Problem to solve →
Starting with the line that contains "después de ti. Y", return every line through the end of the listing below exactly as written. Omit the pictures.

Data supplied →
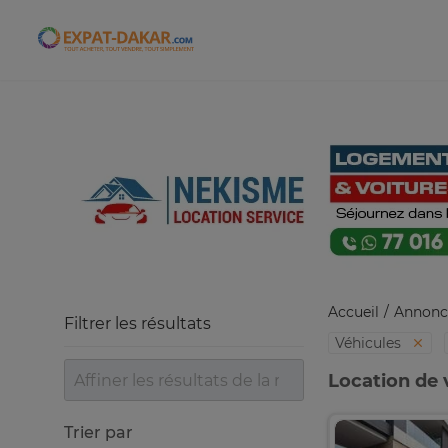
Expat-Dakar
Accueil
Annonc
Filtrer les résultats
Véhicules
Location de 
Trier par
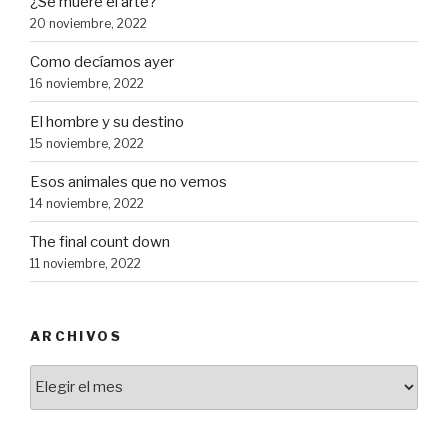
¿Se muere el arte?
20 noviembre, 2022
Como decíamos ayer
16 noviembre, 2022
El hombre y su destino
15 noviembre, 2022
Esos animales que no vemos
14 noviembre, 2022
The final count down
11 noviembre, 2022
ARCHIVOS
Archivos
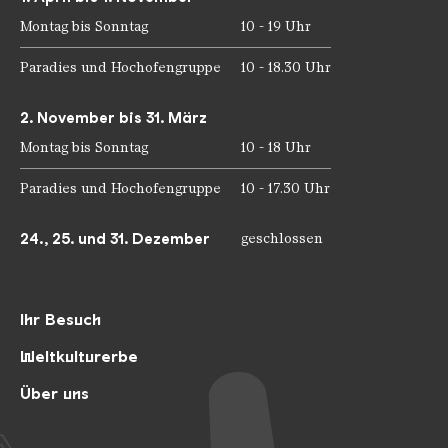
Montag bis Sonntag
10 - 19 Uhr
Paradies und Hochofengruppe
10 - 18.30 Uhr
2. November bis 31. März
Montag bis Sonntag
10 - 18 Uhr
Paradies und Hochofengruppe
10 - 17.30 Uhr
24., 25. und 31. Dezember
geschlossen
Ihr Besuch
Weltkulturerbe
Über uns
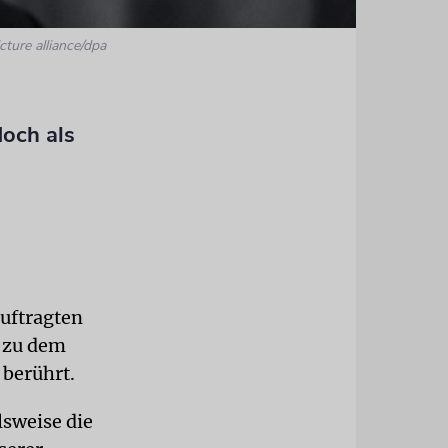
cture alliance/dpa
doch als
uftragten
v zu dem
 berührt.
lsweise die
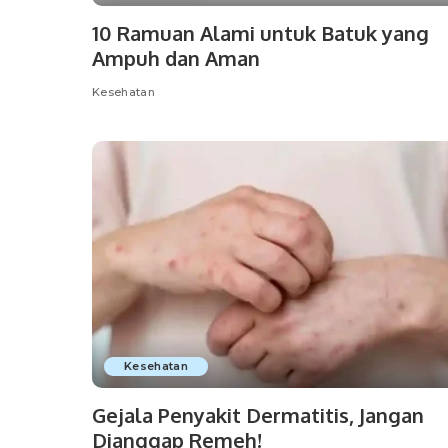
10 Ramuan Alami untuk Batuk yang
Ampuh dan Aman
Kesehatan
Kesehatan
Gejala Penyakit Dermatitis, Jangan
Dianggap Remeh!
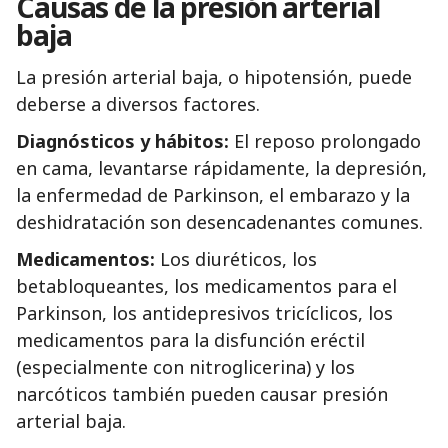
Causas de la presión arterial
baja
La presión arterial baja, o hipotensión, puede
deberse a diversos factores.
Diagnósticos y hábitos:
El reposo prolongado
en cama, levantarse rápidamente, la depresión,
la enfermedad de Parkinson, el embarazo y la
deshidratación son desencadenantes comunes.
Medicamentos:
Los diuréticos, los
betabloqueantes, los medicamentos para el
Parkinson, los antidepresivos tricíclicos, los
medicamentos para la disfunción eréctil
(especialmente con nitroglicerina) y los
narcóticos también pueden causar presión
arterial baja.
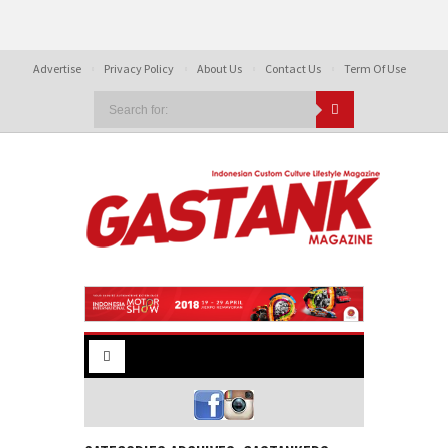
Advertise
Privacy Policy
About Us
Contact Us
Term Of Use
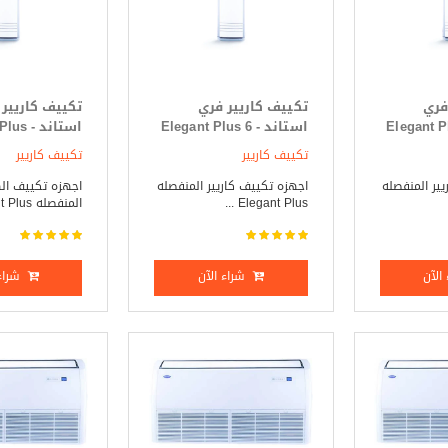
فري
تكييف كاريير فري
تكييف كاريير
 Elegant Plus 5
استاند - Elegant Plus 6
استاند -
ساخن
حصان بارد _ ساخن
7.5 حصان بارد فقط
تكييف كاريير
تكييف كاريير
ير المنفصله
اجهزه تكييف كاريير المنفصله
اجهزه تكييف ال
Elegant Plus ...
المنفصله Elegant Plus ...
الآن
شراء الآن
شراء 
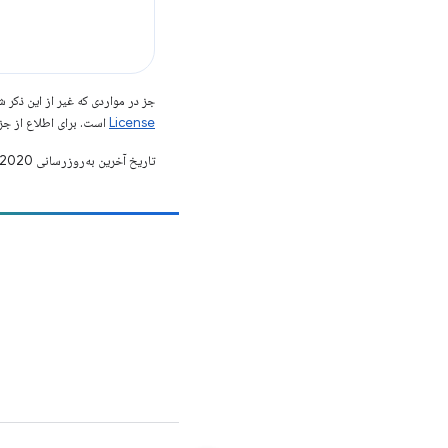
جز در مواردی که غیر از این ذک
License
است. برای اطلاع از جز
تاریخ آخرین به‌روزرسانی 2020-11-25 به‌وقت ساعت هماهنگ جهانی.
مشارکت
یک اشکال را ثبت کنید
مسائل باز را ببینید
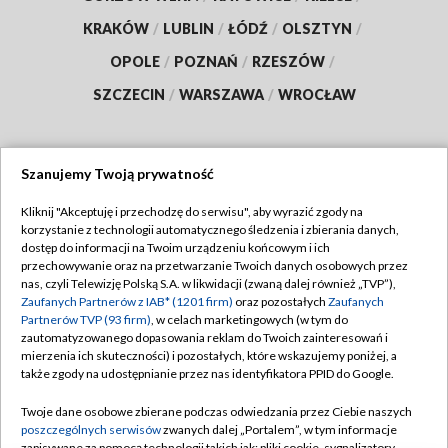
KRAKÓW
/
LUBLIN
/
ŁÓDŹ
/
OLSZTYN
/
OPOLE
/
POZNAŃ
/
RZESZÓW
/
SZCZECIN
/
WARSZAWA
/
WROCŁAW
Szanujemy Twoją prywatność
Dołącz do nas:
Kliknij "Akceptuję i przechodzę do serwisu", aby wyrazić zgody na
korzystanie z technologii automatycznego śledzenia i zbierania danych,
TVP
dostęp do informacji na Twoim urządzeniu końcowym i ich
Abonament TVP
przechowywanie oraz na przetwarzanie Twoich danych osobowych przez
Regulamin TVP
nas, czyli Telewizję Polską S.A. w likwidacji (zwaną dalej również „TVP”),
Emisja w TVP
Zaufanych Partnerów z IAB* (1201 firm)
oraz pozostałych
Zaufanych
Polityka prywatności
Partnerów TVP (93 firm)
, w celach marketingowych (w tym do
Centrum informacji TVP
Moje zgody
zautomatyzowanego dopasowania reklam do Twoich zainteresowań i
mierzenia ich skuteczności) i pozostałych, które wskazujemy poniżej, a
Naziemna Telewizja Cyfrowa
Pomoc
także zgody na udostępnianie przez nas identyfikatora PPID do Google.
Sklep TVP
Biuro reklamy
Twoje dane osobowe zbierane podczas odwiedzania przez Ciebie naszych
Rada Programowa
poszczególnych serwisów
zwanych dalej „Portalem”, w tym informacje
Kontakt
zapisywane za pomocą technologii takich jak: pliki cookie, sygnalizatory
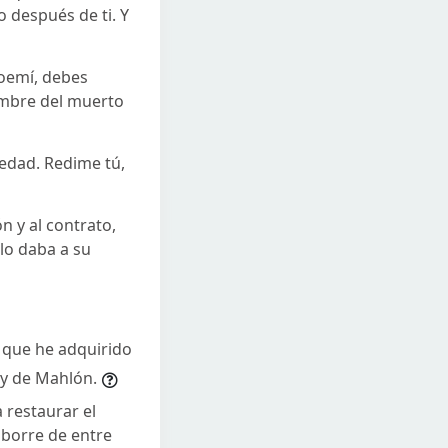
 después de ti. Y
Noemí, debes
ombre del muerto
redad. Redime tú,
n y al contrato,
 lo daba a su
e que he adquirido
 y de Mahlón.
 restaurar el
 borre de entre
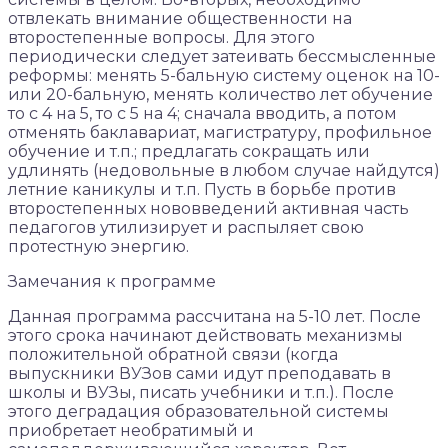
отвлекать внимание общественности на
второстепенные вопросы. Для этого
периодически следует затеивать бессмысленные
реформы: менять 5-бальную систему оценок на 10-
или 20-бальную, менять количество лет обучение
то с 4 на 5, то с 5 на 4; сначала вводить, а потом
отменять баклавариат, магистратуру, профильное
обучение и т.п.; предлагать сокращать или
удлинять (недовольные в любом случае найдутся)
летние каникулы и т.п. Пусть в борьбе против
второстепенных нововведений активная часть
педагогов утилизирует и распыляет свою
протестную энергию.
Замечания к программе
Данная программа рассчитана на 5-10 лет. После
этого срока начинают действовать механизмы
положительной обратной связи (когда
выпускники ВУЗов сами идут преподавать в
школы и ВУЗы, писать учебники и т.п.). После
этого деградация образовательной системы
приобретает необратимый и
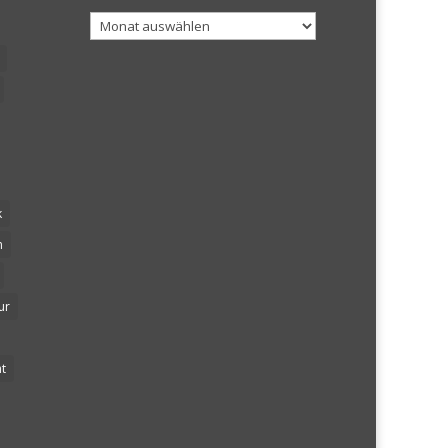
Archiv
k
n
ur
t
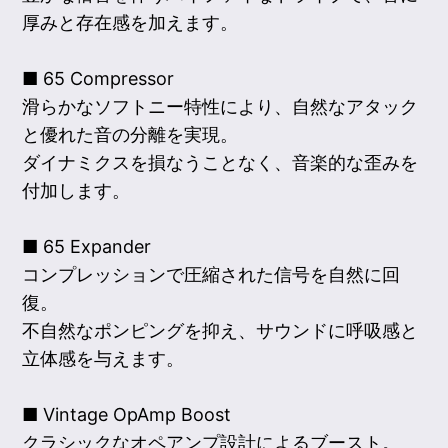
厚みと存在感を加えます。
■ 65 Compressor
滑らかなソフトニー特性により、自然なアタック
と優れた音の分離を実現。
ダイナミクスを損なうことなく、音楽的な歪みを
付加します。
■ 65 Expander
コンプレッションで圧縮された信号を自然に回
復。
不自然なポンピングを抑え、サウンドに呼吸感と
立体感を与えます。
■ Vintage OpAmp Boost
クラシックなオペアンプ設計によるブースト。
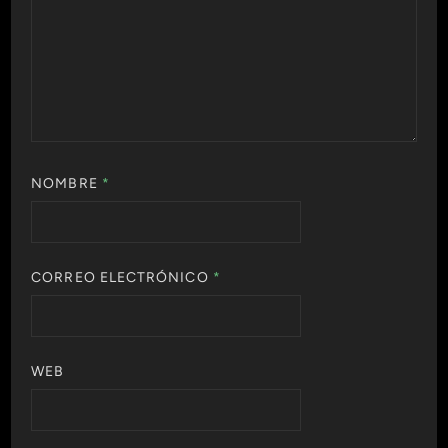
NOMBRE
*
CORREO ELECTRÓNICO
*
WEB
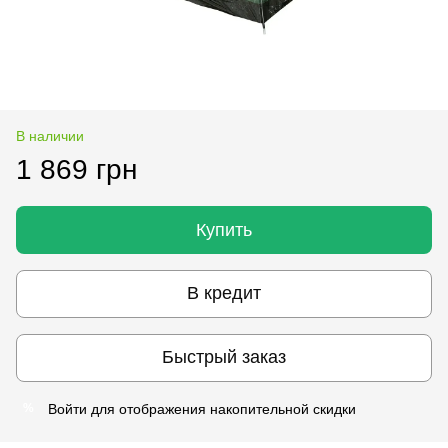
В наличии
1 869 грн
Купить
В кредит
Быстрый заказ
Войти
для отображения накопительной скидки
%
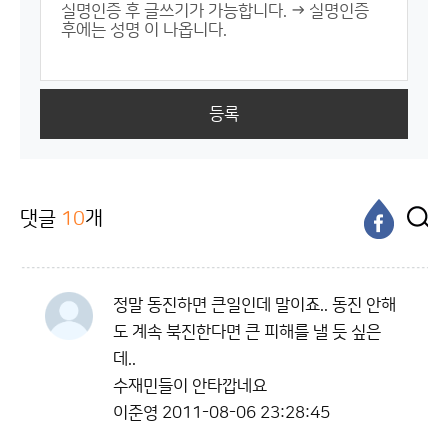
등록
댓글
10
개
정말 동진하면 큰일인데 말이죠.. 동진 안해
도 계속 북진한다면 큰 피해를 낼 듯 싶은
데..
수재민들이 안타깝네요
이준영
2011-08-06 23:28:45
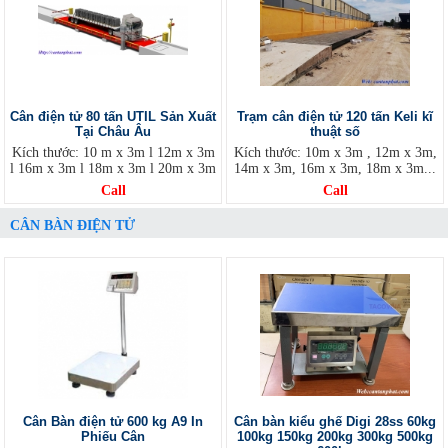
Cân điện tử 80 tấn UTIL Sản Xuất
Trạm cân điện tử 120 tấn Keli kĩ
Tại Châu Âu
thuật số
Kích thước: 10 m x 3m l 12m x 3m
Kích thước: 10m x 3m , 12m x 3m,
l 16m x 3m l 18m x 3m l 20m x 3m
14m x 3m, 16m x 3m, 18m x 3m...
Call
Call
CÂN BÀN ĐIỆN TỬ
Cân Bàn điện tử 600 kg A9 In
Cân bàn kiểu ghế Digi 28ss 60kg
Phiếu Cân
100kg 150kg 200kg 300kg 500kg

Reply →
 después de ti. Y
Noemí, debes
ombre del muerto
redad. Redime tú,
n y al contrato,
 lo daba a su
e que he adquirido
 y de Mahlón.
 restaurar el
 borre de entre
отвлекать внимание общественности на
второстепенные вопросы. Для этого
периодически следует затеивать бессмысленные
реформы: менять 5-бальную систему оценок на 10-
или 20-бальную, менять количество лет обучение
то с 4 на 5, то с 5 на 4; сначала вводить, а потом
отменять баклавариат, магистратуру, профильное
обучение и т.п.; предлагать сокращать или
удлинять (недовольные в любом случае найдутся)
летние каникулы и т.п. Пусть в борьбе против
второстепенных нововведений активная часть
педагогов утилизирует и распыляет свою
протестную энергию.
Замечания к программе
Данная программа рассчитана на 5-10 лет. После
этого срока начинают действовать механизмы
положительной обратной связи (когда
выпускники ВУЗов сами идут преподавать в
школы и ВУЗы, писать учебники и т.п.). После
этого деградация образовательной системы
приобретает необратимый и
Archiv
k
n
ur
t
厚みと存在感を加えます。
■ 65 Compressor
滑らかなソフトニー特性により、自然なアタック
と優れた音の分離を実現。
ダイナミクスを損なうことなく、音楽的な歪みを
付加します。
■ 65 Expander
コンプレッションで圧縮された信号を自然に回
復。
不自然なポンピングを抑え、サウンドに呼吸感と
立体感を与えます。
■ Vintage OpAmp Boost
クラシックなオペアンプ設計によるブースト。
NOMBRE
*
CORREO ELECTRÓNICO
*
WEB
В наличии
1 869 грн
Купить
В кредит
Быстрый заказ
Войти
для отображения накопительной скидки
%
등록
댓글
10
개
정말 동진하면 큰일인데 말이죠.. 동진 안해
도 계속 북진한다면 큰 피해를 낼 듯 싶은
데..
수재민들이 안타깝네요
이준영
2011-08-06 23:28:45
Cân điện tử 80 tấn UTIL Sản Xuất
Trạm cân điện tử 120 tấn Keli kĩ
Tại Châu Âu
thuật số
Kích thước: 10 m x 3m l 12m x 3m
Kích thước: 10m x 3m , 12m x 3m,
l 16m x 3m l 18m x 3m l 20m x 3m
14m x 3m, 16m x 3m, 18m x 3m...
Call
Call
CÂN BÀN ĐIỆN TỬ
Cân Bàn điện tử 600 kg A9 In
Cân bàn kiểu ghế Digi 28ss 60kg
Phiếu Cân
100kg 150kg 200kg 300kg 500kg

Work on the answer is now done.